◆ **WORK INSTRUCTION 1**
Which chapter does the author interview name as the favorite?
◆ **WORK INSTRUCTION 2**
Continue the author interview from its last sentence.

◆ **EXTRACT PROVIDED**
------------------------------------------------------------------------

Which chapter is your favorite?  Why?

My favourite chapter is Chapter 25 – Too Much Emphasis On Positive Thinking May Damage Self-Worth because I find it soothes me at times of distress, when the failure story may be playing, and the mind is telling me 'I should be feeling happy/positive/joyful'. It helps me surrender into the feeling and give my human self the comfort and kindness it so very much deserves. It literally allowed me to be human as the words came through me. I read it back and felt nourished and held by gentle hands nurturing my human experience. I was no longer flawed just because I could not 'will' myself into a better frame of mind.


How has your life changed since you started accepting all the aspects of yourself?

Well, for me this is just the beginning. It's a journey and I would be lying to say writing this book has changed my world, but what it has done is change my perception of my world and how to live in life. I feel a greater confidence that I never had before and I value myself a whole lot more. Before I started this journey of acceptance I lived a life of perpetually feeling 'worthless and useless'. I no longer feel worthless, but I still have stories playing; pain arises, sadness comes, jealousy too, yet they no longer send me into a pit of despair. I am able to manage and relate to myself much more deeply now. The tender loving arms of mindfulness have created a space within me to open my heart – to me. This is the biggest change and one I am still discovering moment-by-moment.


OK.  I'm going to wrap things up by asking you where we can find you online? 

You can find me in various places online.
I do most of my writing here at: www.kellymartinspeaks.co.uk
But to find out more about 'When Everyone Shines But You' you can visit my new author website: www.kellymartin.co.uk
I also share videos of encouragement on my You Tube channel: https://www.youtube.com/user/KellyMartinSpeaks/
And share inspiration on


I can remember a time in my life where I felt like everyone was in on some secret, leaving me out of the loop. That is why I love this book.  Each chapter clears the path a little more than the next and we are left with clarity; we finally feel like we're in on it too, by the time we are finished.

------------------------------------------------------------------------

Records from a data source
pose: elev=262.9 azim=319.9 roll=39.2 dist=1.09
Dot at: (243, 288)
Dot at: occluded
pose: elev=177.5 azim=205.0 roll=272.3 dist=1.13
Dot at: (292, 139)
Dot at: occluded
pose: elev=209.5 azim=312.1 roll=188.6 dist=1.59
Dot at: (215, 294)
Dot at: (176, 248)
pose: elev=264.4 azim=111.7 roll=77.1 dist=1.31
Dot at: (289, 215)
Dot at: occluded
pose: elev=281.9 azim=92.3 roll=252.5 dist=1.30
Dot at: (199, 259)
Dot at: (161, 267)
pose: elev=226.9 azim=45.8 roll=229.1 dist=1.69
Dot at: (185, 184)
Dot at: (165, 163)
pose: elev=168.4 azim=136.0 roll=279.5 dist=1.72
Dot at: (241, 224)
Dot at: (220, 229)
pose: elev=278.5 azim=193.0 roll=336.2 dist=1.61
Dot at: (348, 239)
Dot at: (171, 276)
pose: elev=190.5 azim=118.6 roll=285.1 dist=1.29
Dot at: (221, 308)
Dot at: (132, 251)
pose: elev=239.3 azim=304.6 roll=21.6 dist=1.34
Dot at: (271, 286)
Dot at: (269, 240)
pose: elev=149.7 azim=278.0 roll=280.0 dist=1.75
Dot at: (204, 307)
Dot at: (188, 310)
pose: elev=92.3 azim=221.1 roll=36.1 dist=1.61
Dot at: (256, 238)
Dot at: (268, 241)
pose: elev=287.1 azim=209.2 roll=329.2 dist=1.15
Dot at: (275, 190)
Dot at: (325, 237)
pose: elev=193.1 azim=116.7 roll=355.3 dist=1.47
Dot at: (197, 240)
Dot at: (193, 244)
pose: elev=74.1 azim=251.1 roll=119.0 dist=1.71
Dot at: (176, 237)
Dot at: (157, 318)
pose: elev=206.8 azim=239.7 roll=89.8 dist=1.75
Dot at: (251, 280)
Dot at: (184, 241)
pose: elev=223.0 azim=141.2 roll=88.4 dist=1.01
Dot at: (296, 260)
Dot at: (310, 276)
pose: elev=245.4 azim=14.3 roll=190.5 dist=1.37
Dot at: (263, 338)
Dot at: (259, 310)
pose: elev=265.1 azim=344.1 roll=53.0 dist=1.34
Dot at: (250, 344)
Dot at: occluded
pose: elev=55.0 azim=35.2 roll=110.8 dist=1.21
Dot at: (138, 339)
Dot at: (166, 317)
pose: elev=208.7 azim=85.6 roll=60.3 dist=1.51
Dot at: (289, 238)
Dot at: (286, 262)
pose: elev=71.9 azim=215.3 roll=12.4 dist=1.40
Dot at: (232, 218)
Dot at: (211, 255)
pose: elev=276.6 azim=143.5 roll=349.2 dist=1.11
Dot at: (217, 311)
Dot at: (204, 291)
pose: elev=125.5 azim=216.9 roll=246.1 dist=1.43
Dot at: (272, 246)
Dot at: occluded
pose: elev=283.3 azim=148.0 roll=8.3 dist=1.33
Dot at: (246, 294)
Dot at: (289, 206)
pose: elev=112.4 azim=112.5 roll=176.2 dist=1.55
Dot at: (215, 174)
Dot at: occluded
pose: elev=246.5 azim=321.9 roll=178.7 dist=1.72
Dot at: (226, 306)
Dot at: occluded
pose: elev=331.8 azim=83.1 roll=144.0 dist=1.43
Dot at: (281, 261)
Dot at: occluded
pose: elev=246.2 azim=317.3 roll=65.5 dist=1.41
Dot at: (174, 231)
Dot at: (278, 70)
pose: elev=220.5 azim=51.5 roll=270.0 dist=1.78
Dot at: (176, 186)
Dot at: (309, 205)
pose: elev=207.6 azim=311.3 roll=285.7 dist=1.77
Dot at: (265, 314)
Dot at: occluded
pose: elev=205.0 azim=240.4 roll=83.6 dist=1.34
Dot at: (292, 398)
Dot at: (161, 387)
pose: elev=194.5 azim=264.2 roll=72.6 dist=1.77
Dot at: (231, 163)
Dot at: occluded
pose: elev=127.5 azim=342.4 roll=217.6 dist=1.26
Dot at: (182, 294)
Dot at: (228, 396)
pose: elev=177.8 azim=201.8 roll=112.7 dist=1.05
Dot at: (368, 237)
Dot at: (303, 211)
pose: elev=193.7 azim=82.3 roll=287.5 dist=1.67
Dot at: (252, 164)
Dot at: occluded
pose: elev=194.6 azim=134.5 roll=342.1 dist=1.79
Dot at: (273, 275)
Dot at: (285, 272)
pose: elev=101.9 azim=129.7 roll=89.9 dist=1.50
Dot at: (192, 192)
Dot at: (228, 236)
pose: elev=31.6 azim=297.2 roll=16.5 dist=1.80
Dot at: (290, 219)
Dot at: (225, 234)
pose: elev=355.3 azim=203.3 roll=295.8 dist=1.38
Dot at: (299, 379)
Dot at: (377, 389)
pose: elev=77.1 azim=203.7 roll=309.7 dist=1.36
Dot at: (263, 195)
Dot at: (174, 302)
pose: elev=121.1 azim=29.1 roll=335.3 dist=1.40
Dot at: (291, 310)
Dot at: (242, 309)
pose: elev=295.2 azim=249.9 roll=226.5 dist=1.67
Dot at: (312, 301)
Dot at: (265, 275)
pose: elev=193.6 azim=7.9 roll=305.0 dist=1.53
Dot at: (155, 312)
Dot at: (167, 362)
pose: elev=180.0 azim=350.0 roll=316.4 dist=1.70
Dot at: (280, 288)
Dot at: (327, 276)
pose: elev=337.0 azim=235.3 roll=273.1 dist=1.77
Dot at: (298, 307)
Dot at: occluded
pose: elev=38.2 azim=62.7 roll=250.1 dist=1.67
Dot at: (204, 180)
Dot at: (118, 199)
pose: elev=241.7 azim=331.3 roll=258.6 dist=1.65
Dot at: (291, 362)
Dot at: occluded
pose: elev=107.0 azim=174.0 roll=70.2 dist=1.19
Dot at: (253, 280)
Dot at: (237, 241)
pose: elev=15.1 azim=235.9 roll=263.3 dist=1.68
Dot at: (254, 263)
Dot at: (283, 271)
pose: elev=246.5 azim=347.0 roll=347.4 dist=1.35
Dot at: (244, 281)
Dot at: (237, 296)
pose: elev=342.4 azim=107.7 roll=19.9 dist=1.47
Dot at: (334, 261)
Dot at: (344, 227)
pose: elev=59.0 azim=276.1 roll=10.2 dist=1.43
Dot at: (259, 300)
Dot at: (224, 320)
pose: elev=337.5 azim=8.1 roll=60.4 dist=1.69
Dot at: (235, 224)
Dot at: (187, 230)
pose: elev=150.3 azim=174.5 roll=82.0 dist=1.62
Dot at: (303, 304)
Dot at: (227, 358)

------------------------------------------------------------------------

◆ **RESPONSE 1**
Chapter 25 – Too Much Emphasis On Positive Thinking May Damage Self-Worth.

◆ **RESPONSE 2**
And - even better - when the book is finished we are left with a fantastic reference/resource to keep around for those days when we need a little centering and focus.

Thank you, Kelly!

Thank you for this interview.

Thank you for this book.


Thank you Marla for reading and giving such great feedback on the book, I have enjoyed this interview x



Kelly Martin is a British writer and a natural free flowing intuitive blogger who can write till the cows come home, but because she felt a complete failure at everything in her life, she never gave herself the chance to finish anything, especially a book, until now.

One day Kelly saw other people praising their books and something began to stir inside. She always felt she had a book inside her, but because she thought so differently to many people in the self-help arena she held off sharing to a wider audience, yet a strong voice within began to grow louder and she knew she had to begin to share what she knew, to share the wisdom that was beginning to drive her days and to offer support and encouragement to people who also felt like failures, who also felt worthless and useless, and for those people who felt that there was no point to their being here on planet Earth.

She watched as scores of people became enmeshed in the 'Law of Attraction' culture. She watched as people felt downtrodden by the positive thinking path, when they were unable to hold positive thoughts as they were told they 'should' be doing or having, and she said to herself 'Enough is enough! I need to voice a new way of being human' and so When Everyone Shines But You was born.

So from blogging at Kelly Martin Speaks to now, a new chapter began. The labour was filled with complications, the pregnancy was private, the going full term was overwhelmingly tough going at times, but the baby was born. The first of many more to come.